Aim of the task —
Retype, word for word, every line of the records below starting at the one that contains "the dark ceramic bowl at [574,382]: 1.14" and ending at the one that contains "the wooden rolling pin at [861,743]: 0.75"; include both of those lines and nothing more.

Records shown —
□ □ □ □ □
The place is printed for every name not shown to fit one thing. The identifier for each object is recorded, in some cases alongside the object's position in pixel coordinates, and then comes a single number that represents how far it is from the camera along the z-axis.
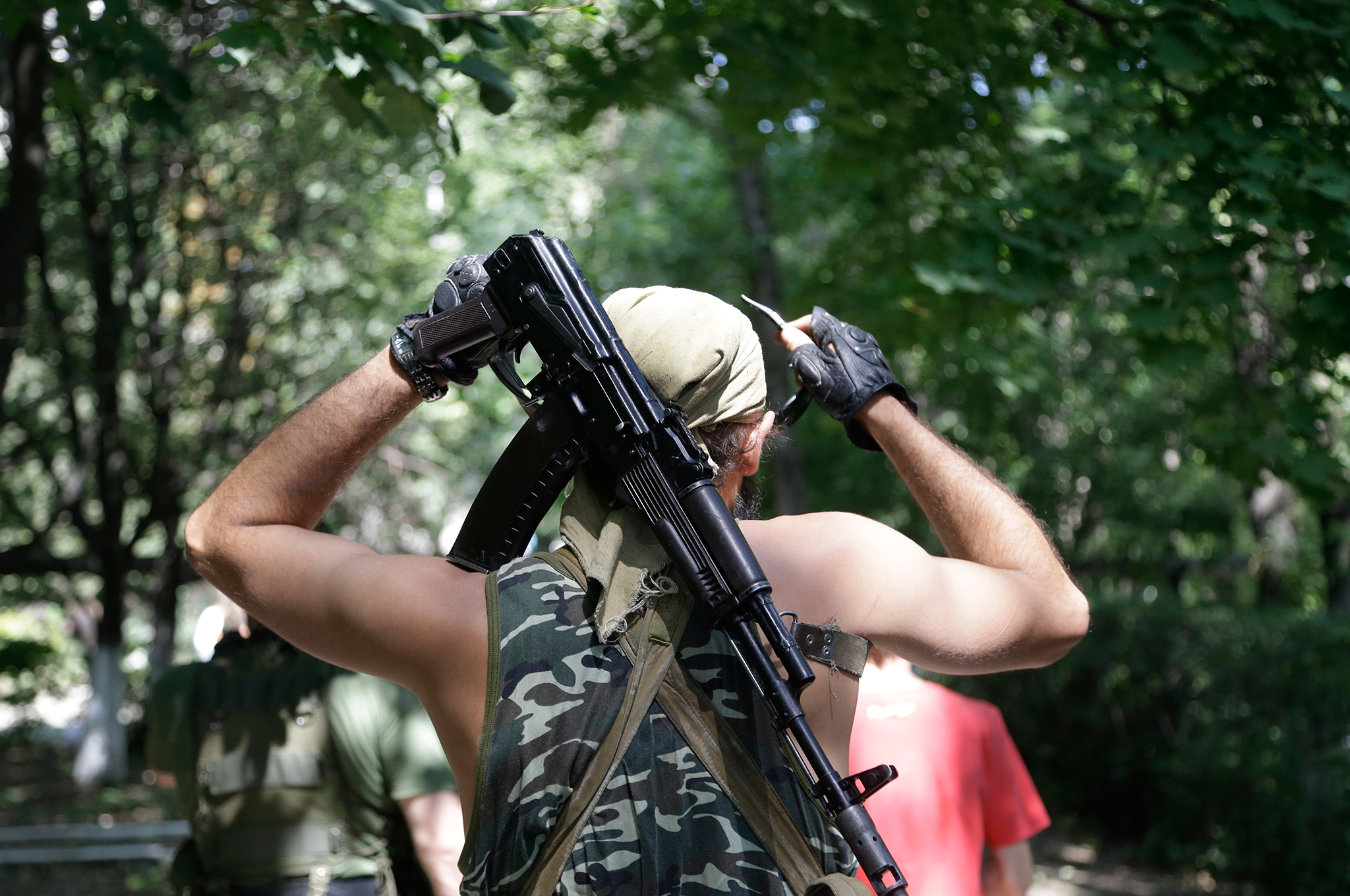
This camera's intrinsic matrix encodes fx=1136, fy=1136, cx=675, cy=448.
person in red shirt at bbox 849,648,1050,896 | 2.64
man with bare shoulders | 1.40
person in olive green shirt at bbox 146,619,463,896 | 2.70
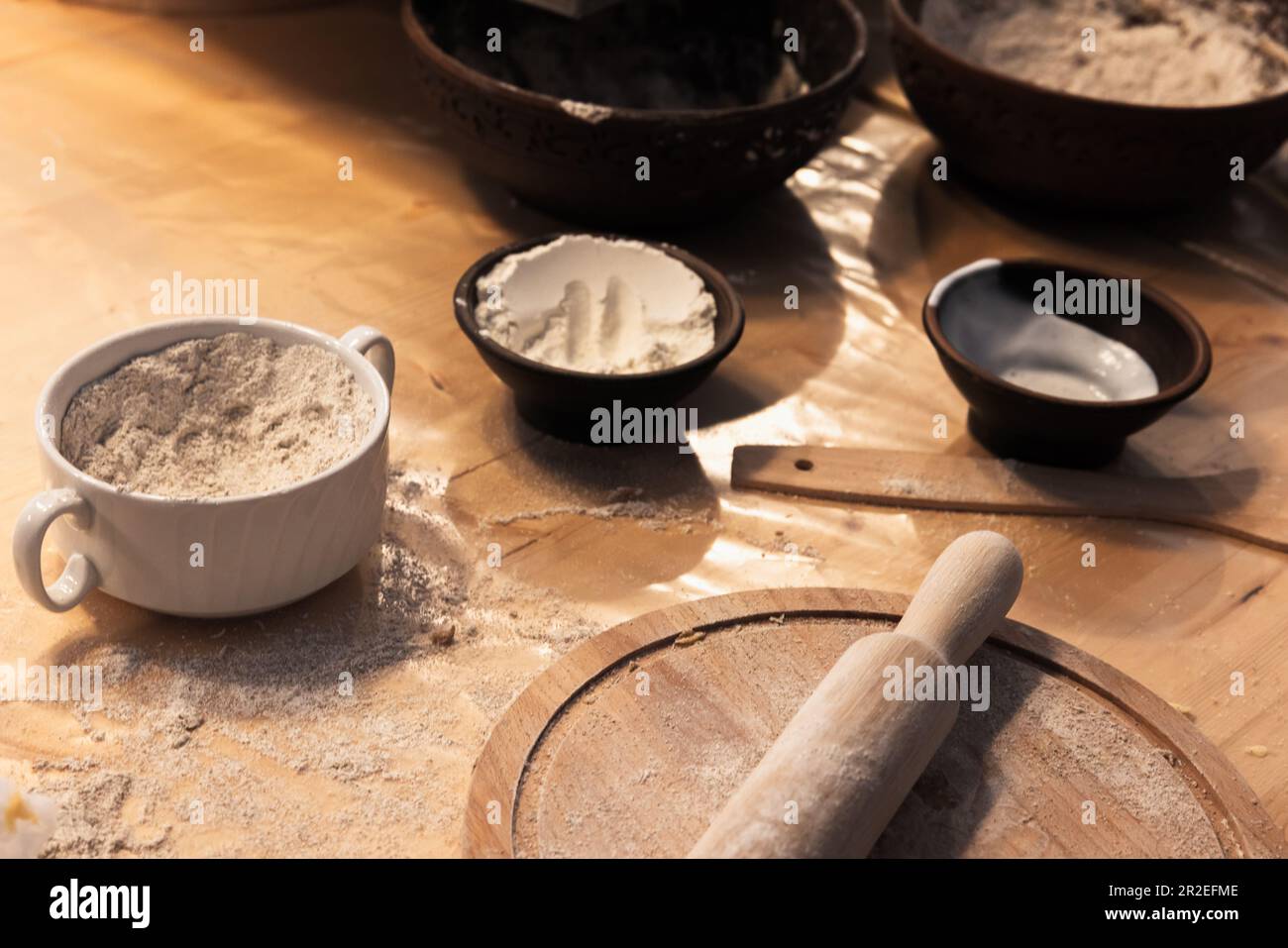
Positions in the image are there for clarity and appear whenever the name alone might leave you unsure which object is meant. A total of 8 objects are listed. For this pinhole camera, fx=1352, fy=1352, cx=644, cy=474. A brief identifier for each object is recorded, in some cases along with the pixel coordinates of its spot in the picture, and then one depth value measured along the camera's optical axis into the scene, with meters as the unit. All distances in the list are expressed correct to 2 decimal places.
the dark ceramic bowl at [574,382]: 1.14
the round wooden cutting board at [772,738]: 0.81
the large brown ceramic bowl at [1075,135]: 1.46
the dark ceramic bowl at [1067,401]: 1.16
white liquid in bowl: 1.28
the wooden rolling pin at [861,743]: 0.75
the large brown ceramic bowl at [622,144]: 1.37
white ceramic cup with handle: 0.90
□ □ □ □ □
Worked solution —
the dark ceramic bowl at [574,382]: 1.14
the round wooden cutting board at [772,738]: 0.81
the large brown ceramic bowl at [1075,135]: 1.46
the dark ceramic bowl at [1067,401]: 1.16
white liquid in bowl: 1.28
the wooden rolling pin at [861,743]: 0.75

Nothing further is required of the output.